**Task directions:** Below are records. Copy every line with "Cylinder" in it.

======== Input for this task

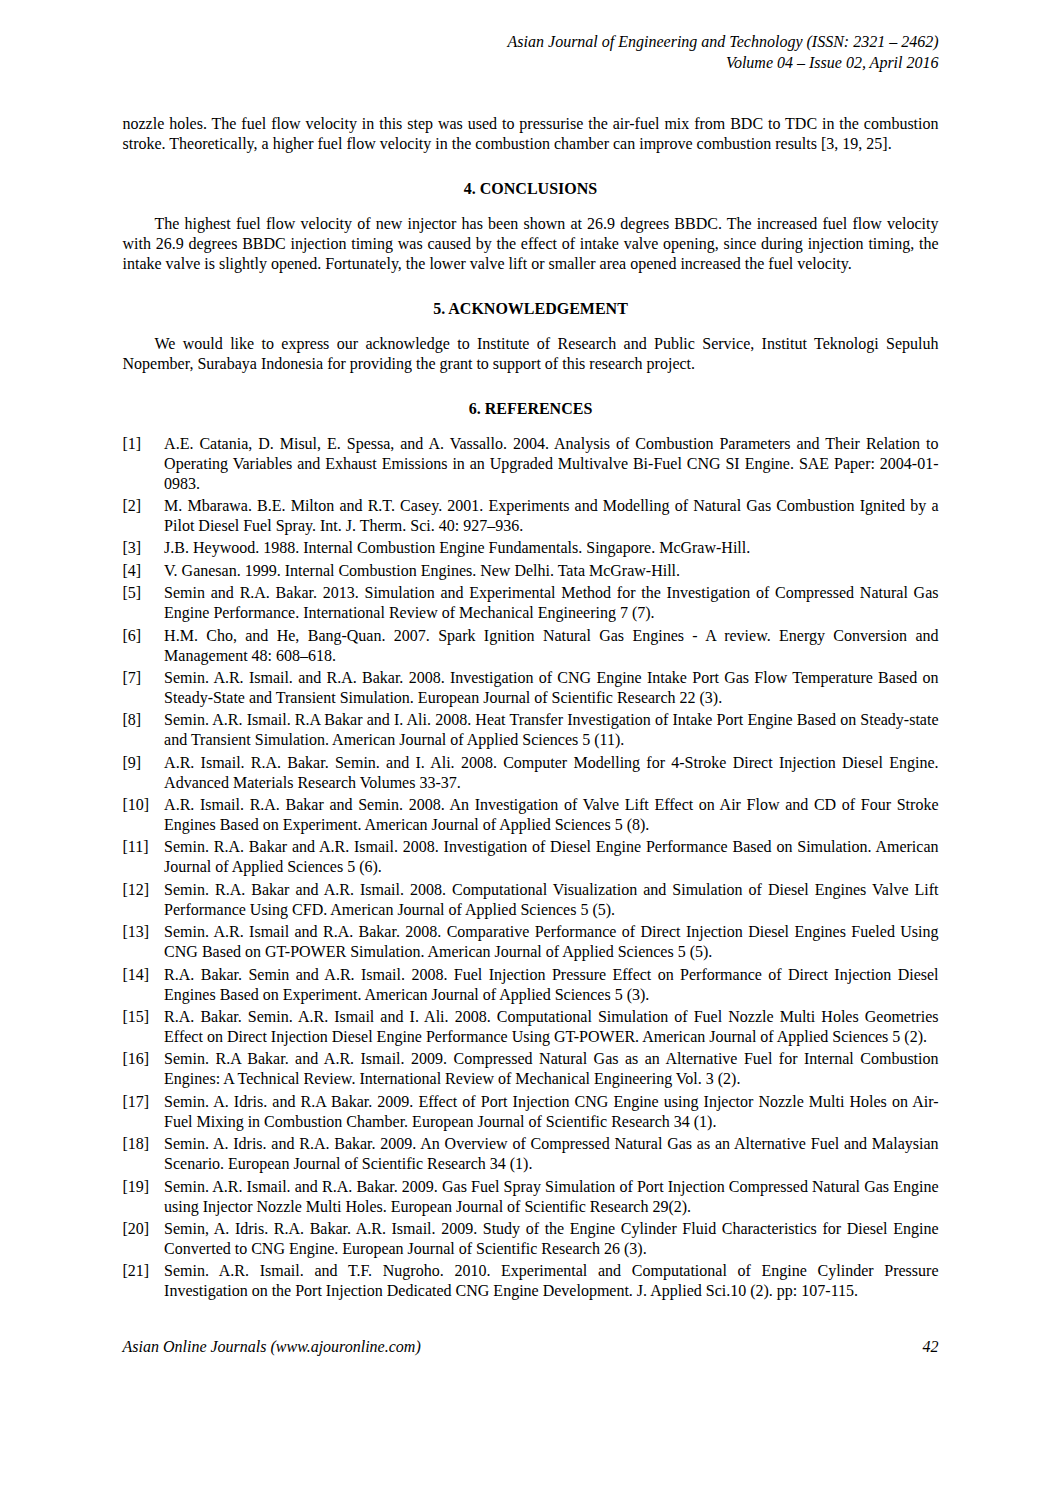Asian Journal of Engineering and Technology (ISSN: 2321 – 2462)
Volume 04 – Issue 02, April 2016
nozzle holes. The fuel flow velocity in this step was used to pressurise the air-fuel mix from BDC to TDC in the combustion stroke. Theoretically, a higher fuel flow velocity in the combustion chamber can improve combustion results [3, 19, 25].
4. Conclusions
The highest fuel flow velocity of new injector has been shown at 26.9 degrees BBDC. The increased fuel flow velocity with 26.9 degrees BBDC injection timing was caused by the effect of intake valve opening, since during injection timing, the intake valve is slightly opened. Fortunately, the lower valve lift or smaller area opened increased the fuel velocity.
5. Acknowledgement
We would like to express our acknowledge to Institute of Research and Public Service, Institut Teknologi Sepuluh Nopember, Surabaya Indonesia for providing the grant to support of this research project.
6. References
A.E. Catania, D. Misul, E. Spessa, and A. Vassallo. 2004. Analysis of Combustion Parameters and Their Relation to Operating Variables and Exhaust Emissions in an Upgraded Multivalve Bi-Fuel CNG SI Engine. SAE Paper: 2004-01-0983.
M. Mbarawa. B.E. Milton and R.T. Casey. 2001. Experiments and Modelling of Natural Gas Combustion Ignited by a Pilot Diesel Fuel Spray. Int. J. Therm. Sci. 40: 927–936.
J.B. Heywood. 1988. Internal Combustion Engine Fundamentals. Singapore. McGraw-Hill.
V. Ganesan. 1999. Internal Combustion Engines. New Delhi. Tata McGraw-Hill.
Semin and R.A. Bakar. 2013. Simulation and Experimental Method for the Investigation of Compressed Natural Gas Engine Performance. International Review of Mechanical Engineering 7 (7).
H.M. Cho, and He, Bang-Quan. 2007. Spark Ignition Natural Gas Engines - A review. Energy Conversion and Management 48: 608–618.
Semin. A.R. Ismail. and R.A. Bakar. 2008. Investigation of CNG Engine Intake Port Gas Flow Temperature Based on Steady-State and Transient Simulation. European Journal of Scientific Research 22 (3).
Semin. A.R. Ismail. R.A Bakar and I. Ali. 2008. Heat Transfer Investigation of Intake Port Engine Based on Steady-state and Transient Simulation. American Journal of Applied Sciences 5 (11).
A.R. Ismail. R.A. Bakar. Semin. and I. Ali. 2008. Computer Modelling for 4-Stroke Direct Injection Diesel Engine. Advanced Materials Research Volumes 33-37.
A.R. Ismail. R.A. Bakar and Semin. 2008. An Investigation of Valve Lift Effect on Air Flow and CD of Four Stroke Engines Based on Experiment. American Journal of Applied Sciences 5 (8).
Semin. R.A. Bakar and A.R. Ismail. 2008. Investigation of Diesel Engine Performance Based on Simulation. American Journal of Applied Sciences 5 (6).
Semin. R.A. Bakar and A.R. Ismail. 2008. Computational Visualization and Simulation of Diesel Engines Valve Lift Performance Using CFD. American Journal of Applied Sciences 5 (5).
Semin. A.R. Ismail and R.A. Bakar. 2008. Comparative Performance of Direct Injection Diesel Engines Fueled Using CNG Based on GT-POWER Simulation. American Journal of Applied Sciences 5 (5).
R.A. Bakar. Semin and A.R. Ismail. 2008. Fuel Injection Pressure Effect on Performance of Direct Injection Diesel Engines Based on Experiment. American Journal of Applied Sciences 5 (3).
R.A. Bakar. Semin. A.R. Ismail and I. Ali. 2008. Computational Simulation of Fuel Nozzle Multi Holes Geometries Effect on Direct Injection Diesel Engine Performance Using GT-POWER. American Journal of Applied Sciences 5 (2).
Semin. R.A Bakar. and A.R. Ismail. 2009. Compressed Natural Gas as an Alternative Fuel for Internal Combustion Engines: A Technical Review. International Review of Mechanical Engineering Vol. 3 (2).
Semin. A. Idris. and R.A Bakar. 2009. Effect of Port Injection CNG Engine using Injector Nozzle Multi Holes on Air-Fuel Mixing in Combustion Chamber. European Journal of Scientific Research 34 (1).
Semin. A. Idris. and R.A. Bakar. 2009. An Overview of Compressed Natural Gas as an Alternative Fuel and Malaysian Scenario. European Journal of Scientific Research 34 (1).
Semin. A.R. Ismail. and R.A. Bakar. 2009. Gas Fuel Spray Simulation of Port Injection Compressed Natural Gas Engine using Injector Nozzle Multi Holes. European Journal of Scientific Research 29(2).
Semin, A. Idris. R.A. Bakar. A.R. Ismail. 2009. Study of the Engine Cylinder Fluid Characteristics for Diesel Engine Converted to CNG Engine. European Journal of Scientific Research 26 (3).
Semin. A.R. Ismail. and T.F. Nugroho. 2010. Experimental and Computational of Engine Cylinder Pressure Investigation on the Port Injection Dedicated CNG Engine Development. J. Applied Sci.10 (2). pp: 107-115.
Asian Online Journals (www.ajouronline.com) 42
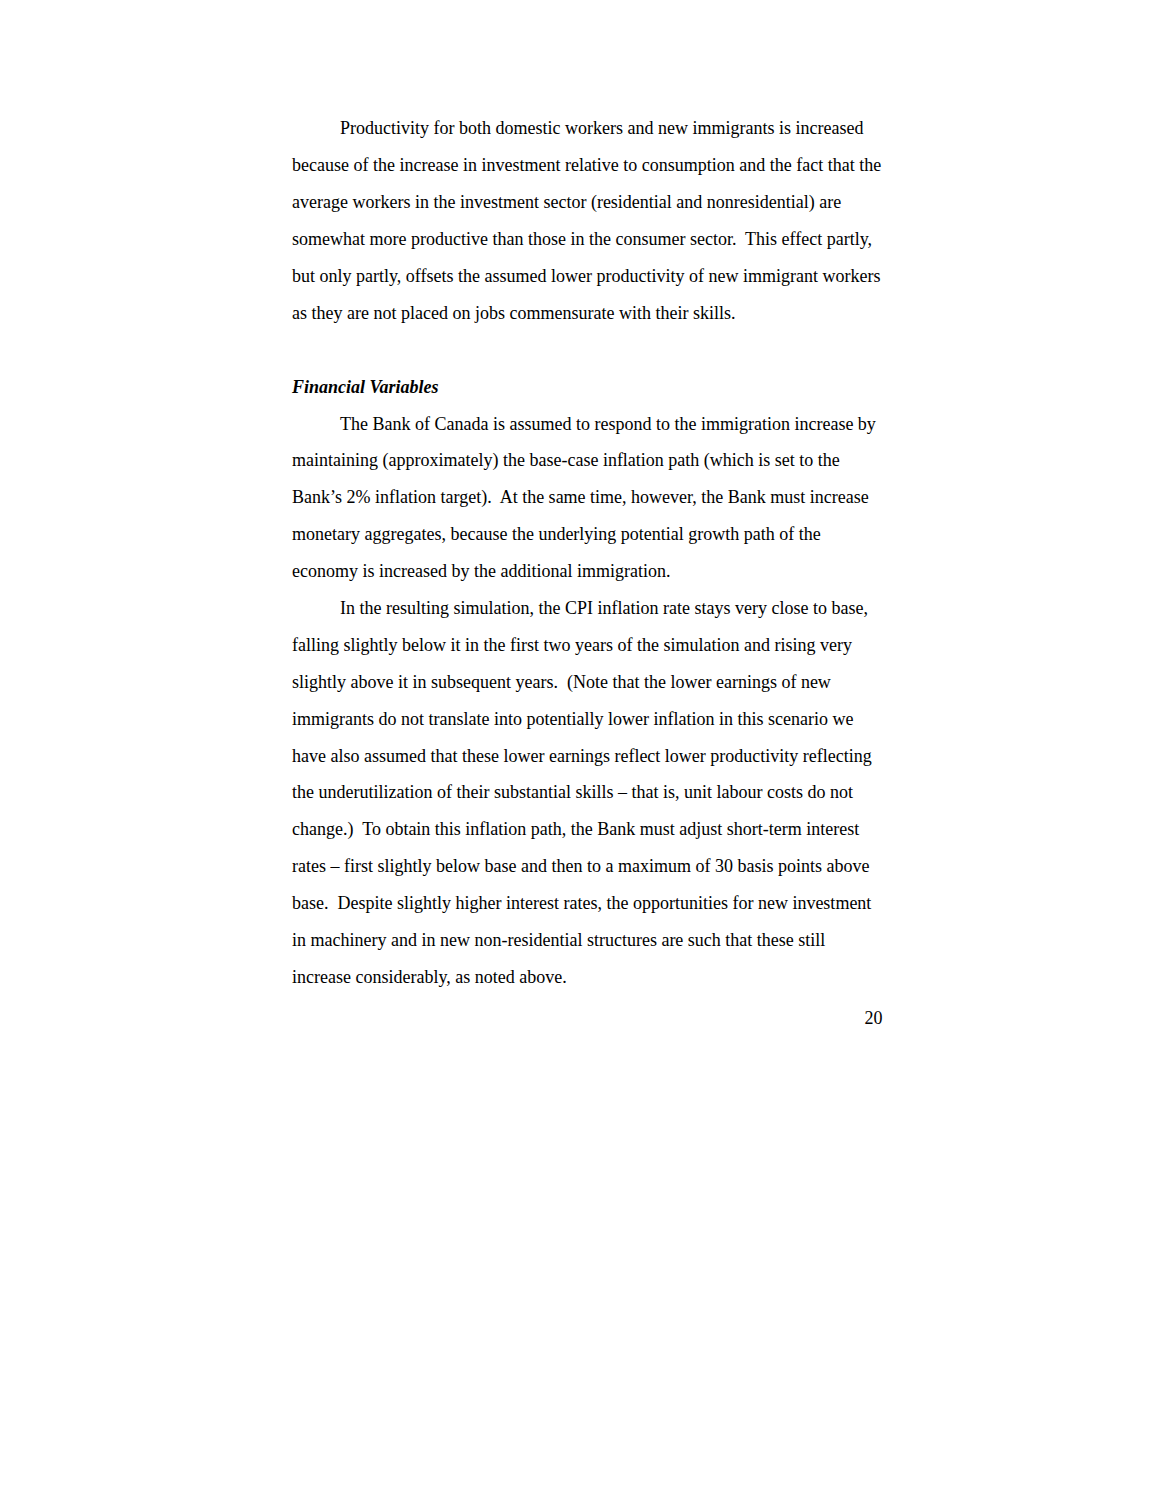Productivity for both domestic workers and new immigrants is increased because of the increase in investment relative to consumption and the fact that the average workers in the investment sector (residential and nonresidential) are somewhat more productive than those in the consumer sector. This effect partly, but only partly, offsets the assumed lower productivity of new immigrant workers as they are not placed on jobs commensurate with their skills.
Financial Variables
The Bank of Canada is assumed to respond to the immigration increase by maintaining (approximately) the base-case inflation path (which is set to the Bank’s 2% inflation target). At the same time, however, the Bank must increase monetary aggregates, because the underlying potential growth path of the economy is increased by the additional immigration.
In the resulting simulation, the CPI inflation rate stays very close to base, falling slightly below it in the first two years of the simulation and rising very slightly above it in subsequent years. (Note that the lower earnings of new immigrants do not translate into potentially lower inflation in this scenario we have also assumed that these lower earnings reflect lower productivity reflecting the underutilization of their substantial skills – that is, unit labour costs do not change.) To obtain this inflation path, the Bank must adjust short-term interest rates – first slightly below base and then to a maximum of 30 basis points above base. Despite slightly higher interest rates, the opportunities for new investment in machinery and in new non-residential structures are such that these still increase considerably, as noted above.
20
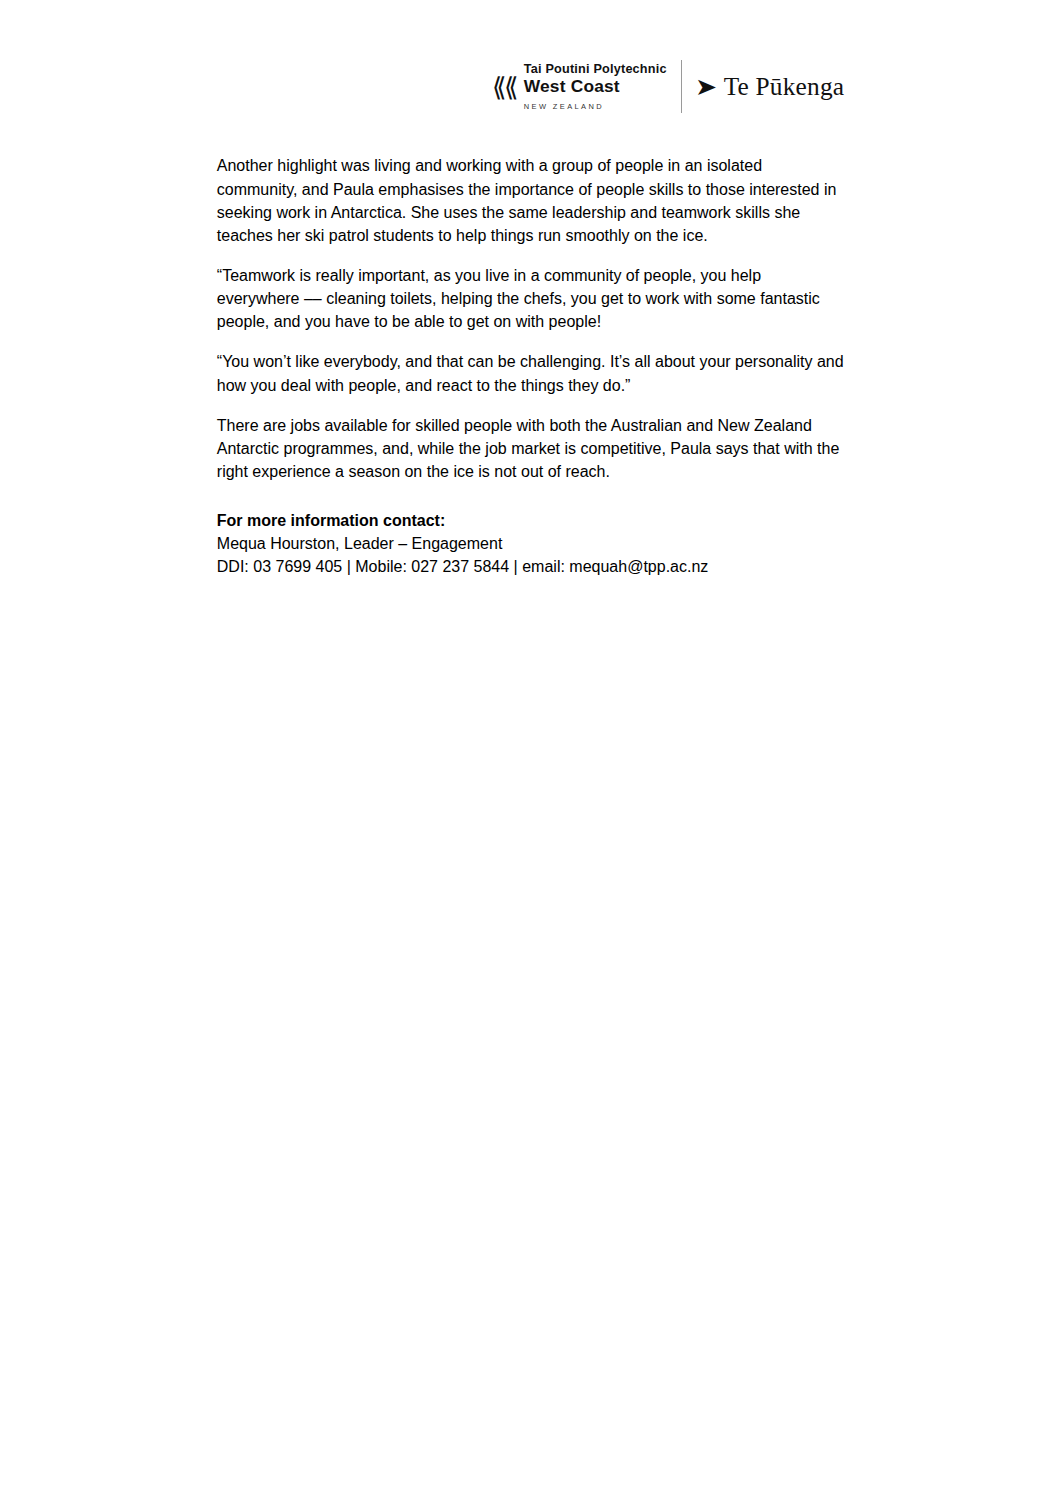⟪⟪ Tai Poutini Polytechnic
West Coast
NEW ZEALAND
➤ Te Pūkenga
Another highlight was living and working with a group of people in an isolated community, and Paula emphasises the importance of people skills to those interested in seeking work in Antarctica. She uses the same leadership and teamwork skills she teaches her ski patrol students to help things run smoothly on the ice.
“Teamwork is really important, as you live in a community of people, you help everywhere –– cleaning toilets, helping the chefs, you get to work with some fantastic people, and you have to be able to get on with people!
“You won’t like everybody, and that can be challenging. It’s all about your personality and how you deal with people, and react to the things they do.”
There are jobs available for skilled people with both the Australian and New Zealand Antarctic programmes, and, while the job market is competitive, Paula says that with the right experience a season on the ice is not out of reach.
For more information contact:
Mequa Hourston, Leader – Engagement
DDI: 03 7699 405 | Mobile: 027 237 5844 | email: mequah@tpp.ac.nz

================

**Output below:**
Semin, A. Idris. R.A. Bakar. A.R. Ismail. 2009. Study of the Engine Cylinder Fluid Characteristics for Diesel Engine Converted to CNG Engine. European Journal of Scientific Research 26 (3).
Semin. A.R. Ismail. and T.F. Nugroho. 2010. Experimental and Computational of Engine Cylinder Pressure Investigation on the Port Injection Dedicated CNG Engine Development. J. Applied Sci.10 (2). pp: 107-115.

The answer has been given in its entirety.